No worries, and thanks for taking the time to read through it.

[–] footfaults@lemmygrad.ml 1 points 1 week ago* (last edited 1 week ago) (2 children)

ok first dumb question, is the block of code that you had below this line

Given a query of “write a json schema to represent a comment thread on a social media site like reddit”, it’ll do this bit of reasoning:

Was this an actual output from an LLM or a hypothetical example that you wrote up? It's not quite clear to me. It's a lot of output but I don't want to insult you if you wrote all that yourself

First, each comment has an ID, author info, content, timestamps, votes, and replies. The replies are nested comments, forming a tree structure. So the schema should allow for nested objects within each comment's replies.

I ask because I really want to nitpick the hell out of this design decision:

First, each comment has an ID, author info, content, timestamps, votes, and replies. The replies are nested comments, forming a tree structure. So the schema should allow for nested objects within each comment's replies.

Adding the replies as full items, that is going to absolutely murder performance. A better scheme would be for replies to be a list/array of IDs or URLs, or a URL to an API call that enumerates all the replies, instead of enumerating all the items and embedding them directly. That is going to absolutely kill performance. Depending on the implementation, you could easily be doing the classic N+1 query that a lot of web applications fall for.

But then again at this point I'm arguing with an LLM which is generating absolutely dogshit code.

[–] yogthos@lemmygrad.ml 1 points 1 week ago (1 children)

Was this an actual output from an LLM or a hypothetical example that you wrote up? It’s not quite clear to me. It’s a lot of output but I don’t want to insult you if you wrote all that yourself

That was copy pasted straight from the DeepSeek chat response.

Adding the replies as full items, that is going to absolutely murder performance.

Like I said earlier, you still have to understand how to code and what the code is doing.
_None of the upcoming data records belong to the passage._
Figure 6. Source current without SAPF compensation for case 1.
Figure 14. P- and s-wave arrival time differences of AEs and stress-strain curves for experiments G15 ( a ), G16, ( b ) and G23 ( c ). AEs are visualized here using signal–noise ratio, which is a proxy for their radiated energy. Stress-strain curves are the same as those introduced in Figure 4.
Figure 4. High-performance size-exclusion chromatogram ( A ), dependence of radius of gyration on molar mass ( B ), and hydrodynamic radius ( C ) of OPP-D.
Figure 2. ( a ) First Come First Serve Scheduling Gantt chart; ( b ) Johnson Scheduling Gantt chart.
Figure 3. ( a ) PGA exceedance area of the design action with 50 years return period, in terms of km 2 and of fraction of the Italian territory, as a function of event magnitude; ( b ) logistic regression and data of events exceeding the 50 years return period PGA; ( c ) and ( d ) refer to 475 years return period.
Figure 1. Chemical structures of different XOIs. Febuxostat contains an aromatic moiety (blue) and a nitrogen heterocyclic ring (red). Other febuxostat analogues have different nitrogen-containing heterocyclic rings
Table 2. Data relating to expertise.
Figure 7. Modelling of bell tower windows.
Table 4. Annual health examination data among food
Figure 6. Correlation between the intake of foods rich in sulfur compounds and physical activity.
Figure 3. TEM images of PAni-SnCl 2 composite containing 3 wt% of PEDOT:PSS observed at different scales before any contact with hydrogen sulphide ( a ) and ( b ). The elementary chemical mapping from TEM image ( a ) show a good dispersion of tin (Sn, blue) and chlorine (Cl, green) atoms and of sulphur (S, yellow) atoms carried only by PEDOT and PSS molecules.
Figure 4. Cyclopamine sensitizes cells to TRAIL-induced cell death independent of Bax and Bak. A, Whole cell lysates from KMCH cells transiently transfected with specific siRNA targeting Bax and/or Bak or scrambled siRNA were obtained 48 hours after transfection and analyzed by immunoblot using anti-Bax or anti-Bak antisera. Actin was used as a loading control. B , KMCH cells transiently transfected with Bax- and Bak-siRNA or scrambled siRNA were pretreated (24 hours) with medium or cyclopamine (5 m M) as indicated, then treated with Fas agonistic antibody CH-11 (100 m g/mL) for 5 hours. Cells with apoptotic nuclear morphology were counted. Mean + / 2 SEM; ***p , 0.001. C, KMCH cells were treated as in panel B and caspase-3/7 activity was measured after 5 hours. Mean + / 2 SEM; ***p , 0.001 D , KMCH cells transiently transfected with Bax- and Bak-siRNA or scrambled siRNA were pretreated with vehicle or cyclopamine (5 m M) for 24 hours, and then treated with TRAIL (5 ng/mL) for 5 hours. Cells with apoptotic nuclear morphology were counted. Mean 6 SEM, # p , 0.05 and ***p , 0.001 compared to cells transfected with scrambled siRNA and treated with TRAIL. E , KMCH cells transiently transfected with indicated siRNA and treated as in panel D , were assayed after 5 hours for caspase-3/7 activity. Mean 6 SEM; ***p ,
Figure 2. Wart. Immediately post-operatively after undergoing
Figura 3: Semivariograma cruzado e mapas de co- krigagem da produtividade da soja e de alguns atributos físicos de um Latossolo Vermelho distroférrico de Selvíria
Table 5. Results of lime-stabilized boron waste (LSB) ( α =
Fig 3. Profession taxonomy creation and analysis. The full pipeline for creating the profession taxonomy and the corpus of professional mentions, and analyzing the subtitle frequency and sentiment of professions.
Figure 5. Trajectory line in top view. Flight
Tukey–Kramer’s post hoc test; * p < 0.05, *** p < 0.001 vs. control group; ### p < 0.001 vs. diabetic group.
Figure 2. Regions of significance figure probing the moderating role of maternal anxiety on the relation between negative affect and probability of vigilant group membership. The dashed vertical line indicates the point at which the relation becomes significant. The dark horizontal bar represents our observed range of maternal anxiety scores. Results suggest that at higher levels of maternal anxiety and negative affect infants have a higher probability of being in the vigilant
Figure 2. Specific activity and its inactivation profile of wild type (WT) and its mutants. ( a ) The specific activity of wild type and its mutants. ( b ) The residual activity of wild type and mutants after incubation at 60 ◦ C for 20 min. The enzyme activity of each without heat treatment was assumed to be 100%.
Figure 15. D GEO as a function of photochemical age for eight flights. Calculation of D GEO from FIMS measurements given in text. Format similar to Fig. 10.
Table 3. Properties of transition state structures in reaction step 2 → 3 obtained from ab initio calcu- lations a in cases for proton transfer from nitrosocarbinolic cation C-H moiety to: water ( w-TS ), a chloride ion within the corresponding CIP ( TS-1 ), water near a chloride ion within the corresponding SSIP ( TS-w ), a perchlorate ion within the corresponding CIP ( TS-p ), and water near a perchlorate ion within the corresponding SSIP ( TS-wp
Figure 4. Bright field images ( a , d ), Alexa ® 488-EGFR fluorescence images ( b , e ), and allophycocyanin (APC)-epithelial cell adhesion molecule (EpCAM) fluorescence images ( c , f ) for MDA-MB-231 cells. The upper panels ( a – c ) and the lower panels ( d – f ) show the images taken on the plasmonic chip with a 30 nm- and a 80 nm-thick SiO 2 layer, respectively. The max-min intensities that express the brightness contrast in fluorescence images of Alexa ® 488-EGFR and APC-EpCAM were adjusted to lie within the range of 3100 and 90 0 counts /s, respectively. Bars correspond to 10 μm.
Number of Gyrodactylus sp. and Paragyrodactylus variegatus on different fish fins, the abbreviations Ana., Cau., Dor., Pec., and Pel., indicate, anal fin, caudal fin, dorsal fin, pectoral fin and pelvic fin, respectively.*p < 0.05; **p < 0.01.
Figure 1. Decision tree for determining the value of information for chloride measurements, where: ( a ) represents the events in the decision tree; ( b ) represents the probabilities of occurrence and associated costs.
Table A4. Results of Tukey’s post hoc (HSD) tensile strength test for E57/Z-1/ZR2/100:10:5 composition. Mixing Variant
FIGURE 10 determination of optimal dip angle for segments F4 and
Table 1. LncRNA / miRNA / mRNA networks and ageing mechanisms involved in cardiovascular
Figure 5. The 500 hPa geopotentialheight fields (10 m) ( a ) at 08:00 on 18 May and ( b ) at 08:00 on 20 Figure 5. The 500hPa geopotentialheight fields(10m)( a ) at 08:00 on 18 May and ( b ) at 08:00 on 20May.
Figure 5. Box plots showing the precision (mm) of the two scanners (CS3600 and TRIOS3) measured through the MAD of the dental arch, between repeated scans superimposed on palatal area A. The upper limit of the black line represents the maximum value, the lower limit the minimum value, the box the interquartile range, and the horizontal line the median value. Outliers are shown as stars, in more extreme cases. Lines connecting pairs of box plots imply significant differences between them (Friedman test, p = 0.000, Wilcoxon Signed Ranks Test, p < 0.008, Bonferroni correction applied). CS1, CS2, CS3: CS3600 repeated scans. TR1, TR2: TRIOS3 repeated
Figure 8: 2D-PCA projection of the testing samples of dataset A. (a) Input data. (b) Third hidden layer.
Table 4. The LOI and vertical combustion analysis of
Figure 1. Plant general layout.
Thing is that you could literally paste what you said in, and it'll make adjustments. Or you can just make adjustments yourself. As a starting point I find that sort of output useful.

Another example is that I have to use node for an application for work right now. I haven't touched js in over a decade, I'm not familiar with the ecosystem, and DeepSeek lets me quickly get things running. Things I would've spent hours looking up before and doing through trial and error just work out of the box. As I pointed out in an earlier reply, most apps aren't doing really complex or interesting things. Most of it is just shuffling data between different endpoints and massaging it in some way. LLMs can do a lot of this boring work quickly and efficiently.

[–] footfaults@lemmygrad.ml 1 points 1 week ago

I want to say that you've piqued my interest, but honestly I'm not sure I can set aside my bias. I deal with enough wrong code already as it is that my co-workers write, so I don't know if having yet another one giving me bad code suggestions adds much, but I appreciate you putting in the work showing everything.